ESG Hits a New Snag as Climate-Disclosure Rules Come Under Fire

After years of gaining momentum, ESG programs, socially responsible investing and climate-related regulation have encountered legitimate setbacks in the United States lately.

On Wall Street, ESG funds had a miserable year in 2022. New client investments from the U.S. fell a whopping 96% year-over-year to $3 billion, down from $70 billion in 2021. The start of 2023 hasn’t gone any better, as ESG exchange-traded funds saw outflows of $772 million in January. They had inflows of nearly $1 billion during the year-earlier period.

Does the conservative backlash against ESG investing have anything to do with the declines? Possibly, although Peter Krull, partner and director of sustainable investing at Earth Equity Advisors, suggested in an interview with Bloomberg that adjustments to portfolio allocations in an overheated sector has likely played a significant role in the fund outflows.

On Capitol Hill, though, there’s no denying that right wing interests are having success in blunting the impact of ESG on new legislation. The Republican takeover in the House of Representatives following last year’s elections has rendered any hope of passing climate-change legislation moot, for example. That has left the executive branch angling to impose tougher environmental regulations on businesses – another effort that is encountering renewed resistance.

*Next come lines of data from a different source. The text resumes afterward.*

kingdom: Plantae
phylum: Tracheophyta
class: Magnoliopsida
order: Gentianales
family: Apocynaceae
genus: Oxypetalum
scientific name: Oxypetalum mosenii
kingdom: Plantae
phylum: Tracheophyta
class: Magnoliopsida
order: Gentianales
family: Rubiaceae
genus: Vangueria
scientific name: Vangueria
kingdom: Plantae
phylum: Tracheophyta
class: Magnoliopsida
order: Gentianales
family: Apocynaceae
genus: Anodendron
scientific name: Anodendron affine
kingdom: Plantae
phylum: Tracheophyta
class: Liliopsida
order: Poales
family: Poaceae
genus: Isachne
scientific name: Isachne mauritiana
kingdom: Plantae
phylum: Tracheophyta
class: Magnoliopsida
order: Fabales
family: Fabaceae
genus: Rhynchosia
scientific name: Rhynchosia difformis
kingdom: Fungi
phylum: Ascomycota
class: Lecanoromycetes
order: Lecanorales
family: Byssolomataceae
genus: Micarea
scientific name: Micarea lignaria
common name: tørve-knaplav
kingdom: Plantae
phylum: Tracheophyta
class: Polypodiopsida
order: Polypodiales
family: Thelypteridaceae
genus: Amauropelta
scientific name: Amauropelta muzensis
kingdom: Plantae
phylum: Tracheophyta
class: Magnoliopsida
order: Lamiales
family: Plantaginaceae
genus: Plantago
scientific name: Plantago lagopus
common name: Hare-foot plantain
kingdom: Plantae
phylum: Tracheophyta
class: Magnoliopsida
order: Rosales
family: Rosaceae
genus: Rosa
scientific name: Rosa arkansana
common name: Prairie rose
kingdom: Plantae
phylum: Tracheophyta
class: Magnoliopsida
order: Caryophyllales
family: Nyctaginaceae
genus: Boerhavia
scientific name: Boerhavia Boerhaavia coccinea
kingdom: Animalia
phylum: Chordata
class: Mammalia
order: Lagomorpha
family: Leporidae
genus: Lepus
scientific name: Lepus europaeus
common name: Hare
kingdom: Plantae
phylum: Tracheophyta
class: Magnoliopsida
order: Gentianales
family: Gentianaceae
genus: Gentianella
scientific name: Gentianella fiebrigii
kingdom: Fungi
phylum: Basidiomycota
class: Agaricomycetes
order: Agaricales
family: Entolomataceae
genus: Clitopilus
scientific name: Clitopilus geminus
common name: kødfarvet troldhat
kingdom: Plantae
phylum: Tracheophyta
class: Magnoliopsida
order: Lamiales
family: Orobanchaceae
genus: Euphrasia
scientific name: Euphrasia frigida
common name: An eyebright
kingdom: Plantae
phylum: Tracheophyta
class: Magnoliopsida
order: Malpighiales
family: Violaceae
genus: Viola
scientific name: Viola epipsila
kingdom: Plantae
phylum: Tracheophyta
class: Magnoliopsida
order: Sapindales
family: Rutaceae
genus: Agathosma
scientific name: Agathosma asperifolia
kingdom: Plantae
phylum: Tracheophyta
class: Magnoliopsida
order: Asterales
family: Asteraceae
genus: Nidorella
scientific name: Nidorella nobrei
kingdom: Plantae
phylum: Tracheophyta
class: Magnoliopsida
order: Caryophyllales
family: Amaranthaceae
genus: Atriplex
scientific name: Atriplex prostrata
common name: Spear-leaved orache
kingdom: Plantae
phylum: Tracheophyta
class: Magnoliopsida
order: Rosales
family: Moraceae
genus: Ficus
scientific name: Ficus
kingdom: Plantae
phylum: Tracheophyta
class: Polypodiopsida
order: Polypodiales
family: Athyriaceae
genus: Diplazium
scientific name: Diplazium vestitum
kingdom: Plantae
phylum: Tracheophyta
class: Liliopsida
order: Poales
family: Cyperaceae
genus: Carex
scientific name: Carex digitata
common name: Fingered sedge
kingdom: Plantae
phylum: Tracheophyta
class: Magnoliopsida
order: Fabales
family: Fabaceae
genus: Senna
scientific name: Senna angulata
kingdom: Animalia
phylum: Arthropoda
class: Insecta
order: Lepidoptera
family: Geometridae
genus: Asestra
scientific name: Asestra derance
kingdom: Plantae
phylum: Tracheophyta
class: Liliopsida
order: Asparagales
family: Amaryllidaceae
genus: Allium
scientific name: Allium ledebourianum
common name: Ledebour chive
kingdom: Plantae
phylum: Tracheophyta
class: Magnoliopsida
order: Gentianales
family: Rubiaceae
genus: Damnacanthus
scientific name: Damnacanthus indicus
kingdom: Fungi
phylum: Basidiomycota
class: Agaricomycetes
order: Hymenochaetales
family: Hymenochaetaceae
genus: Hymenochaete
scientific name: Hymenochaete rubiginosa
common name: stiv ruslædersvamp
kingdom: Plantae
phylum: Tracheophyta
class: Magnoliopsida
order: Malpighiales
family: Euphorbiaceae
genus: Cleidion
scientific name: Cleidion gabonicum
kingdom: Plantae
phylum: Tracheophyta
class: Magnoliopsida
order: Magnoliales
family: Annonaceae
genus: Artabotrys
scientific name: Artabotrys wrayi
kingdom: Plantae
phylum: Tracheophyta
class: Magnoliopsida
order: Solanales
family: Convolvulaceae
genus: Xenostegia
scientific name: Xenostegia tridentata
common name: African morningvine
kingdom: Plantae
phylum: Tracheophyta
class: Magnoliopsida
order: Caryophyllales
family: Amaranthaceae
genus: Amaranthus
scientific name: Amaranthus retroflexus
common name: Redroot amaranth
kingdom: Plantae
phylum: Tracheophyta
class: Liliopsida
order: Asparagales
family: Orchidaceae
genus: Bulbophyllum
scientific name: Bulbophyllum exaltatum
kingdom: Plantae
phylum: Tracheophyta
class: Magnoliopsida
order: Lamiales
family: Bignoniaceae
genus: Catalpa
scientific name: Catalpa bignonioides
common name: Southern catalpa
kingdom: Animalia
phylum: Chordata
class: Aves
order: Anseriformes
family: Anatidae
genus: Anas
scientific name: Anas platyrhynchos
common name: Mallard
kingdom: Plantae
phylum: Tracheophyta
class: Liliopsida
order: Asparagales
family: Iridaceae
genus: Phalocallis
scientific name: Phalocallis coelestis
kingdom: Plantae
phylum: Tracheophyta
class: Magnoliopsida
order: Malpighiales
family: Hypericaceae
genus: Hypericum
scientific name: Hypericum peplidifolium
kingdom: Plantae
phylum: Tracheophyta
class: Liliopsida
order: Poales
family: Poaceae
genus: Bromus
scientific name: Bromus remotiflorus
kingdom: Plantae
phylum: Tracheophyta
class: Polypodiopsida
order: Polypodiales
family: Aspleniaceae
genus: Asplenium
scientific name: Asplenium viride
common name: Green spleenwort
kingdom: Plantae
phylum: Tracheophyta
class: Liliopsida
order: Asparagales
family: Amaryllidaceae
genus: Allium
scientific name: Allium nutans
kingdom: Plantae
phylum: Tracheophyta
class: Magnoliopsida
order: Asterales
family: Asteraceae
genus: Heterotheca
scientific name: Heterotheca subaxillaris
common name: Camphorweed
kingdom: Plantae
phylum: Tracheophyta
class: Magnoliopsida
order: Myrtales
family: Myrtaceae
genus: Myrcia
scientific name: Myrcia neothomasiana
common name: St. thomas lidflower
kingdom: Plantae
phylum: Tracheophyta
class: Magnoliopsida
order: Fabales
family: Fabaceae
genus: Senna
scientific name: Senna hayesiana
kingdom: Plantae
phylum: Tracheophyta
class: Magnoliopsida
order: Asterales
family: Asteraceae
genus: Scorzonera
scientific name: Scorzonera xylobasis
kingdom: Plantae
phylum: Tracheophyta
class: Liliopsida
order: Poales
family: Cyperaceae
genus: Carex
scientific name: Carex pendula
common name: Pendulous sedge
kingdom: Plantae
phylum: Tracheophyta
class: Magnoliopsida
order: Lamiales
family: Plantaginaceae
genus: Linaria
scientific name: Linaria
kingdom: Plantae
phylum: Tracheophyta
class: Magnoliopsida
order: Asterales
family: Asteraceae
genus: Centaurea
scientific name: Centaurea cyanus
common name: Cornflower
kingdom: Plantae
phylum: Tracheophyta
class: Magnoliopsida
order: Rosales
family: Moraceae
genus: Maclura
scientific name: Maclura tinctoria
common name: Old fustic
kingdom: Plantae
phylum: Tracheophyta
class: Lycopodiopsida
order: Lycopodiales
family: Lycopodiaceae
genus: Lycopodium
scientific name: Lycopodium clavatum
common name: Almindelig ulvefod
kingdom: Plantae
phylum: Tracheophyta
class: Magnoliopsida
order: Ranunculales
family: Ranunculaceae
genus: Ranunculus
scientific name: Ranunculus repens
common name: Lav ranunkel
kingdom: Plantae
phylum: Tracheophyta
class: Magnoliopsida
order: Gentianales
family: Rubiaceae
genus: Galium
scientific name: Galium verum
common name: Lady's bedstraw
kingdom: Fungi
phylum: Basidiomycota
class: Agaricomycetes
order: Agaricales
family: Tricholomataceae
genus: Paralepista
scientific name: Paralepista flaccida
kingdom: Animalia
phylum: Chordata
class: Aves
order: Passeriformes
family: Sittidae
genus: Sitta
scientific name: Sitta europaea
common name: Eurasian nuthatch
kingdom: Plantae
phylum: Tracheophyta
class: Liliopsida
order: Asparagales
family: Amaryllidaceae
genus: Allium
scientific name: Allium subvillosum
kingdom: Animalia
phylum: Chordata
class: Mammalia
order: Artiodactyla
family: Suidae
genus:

The Securities and Exchange Commission had grand plans for the climate-disclosure rules scheduled to begin rolling out this year. However, after delaying the release of the final version of the requirements last year, the agency now appears likely to scale back their implementation in the face of renewed opposition from a variety of stakeholders. The Wall Street Journal broke the news last week that deliberations are heating up within the agency over some aspects of the forthcoming climate-disclosure rules, citing pushback from “investors, companies and lawmakers.” Naturally, critics of the new regulations are balking at total compliance costs estimated in the range of billions of dollars, and the movement to blunt the effects of the regulations has a powerful ally in the U.S. Chamber of Commerce.

Current reporting standards call for issuers to disclose any environmental costs or risks they deem material to investors. In essence, the SEC is proposing to eliminate the element of discretion and replace it with mandated reporting requirements. That offers room for compromise by raising the threshold at which the requirements kick in.

The proposal that seems to be creating the most consternation among opponents is a requirement that companies assess the line items on their financial statements to determine if climate-related costs equal at least 1% of each line-item total. If so, issuers would need to report those costs, a process that detractors argue would produce faulty disclosures. Even powerful investment firm BlackRock Inc. – a staunch supporter of the ESG movement – has spoken up against the proposal.

Raising that threshold seems like an easy way for the SEC to show its responsiveness to stakeholder concerns, a message that might play better in the courts than with business interests. But in the long run, the most important takeaway over the disclosure flap may be that ESG is broadly popular, so long as it doesn’t mean sacrificing too much.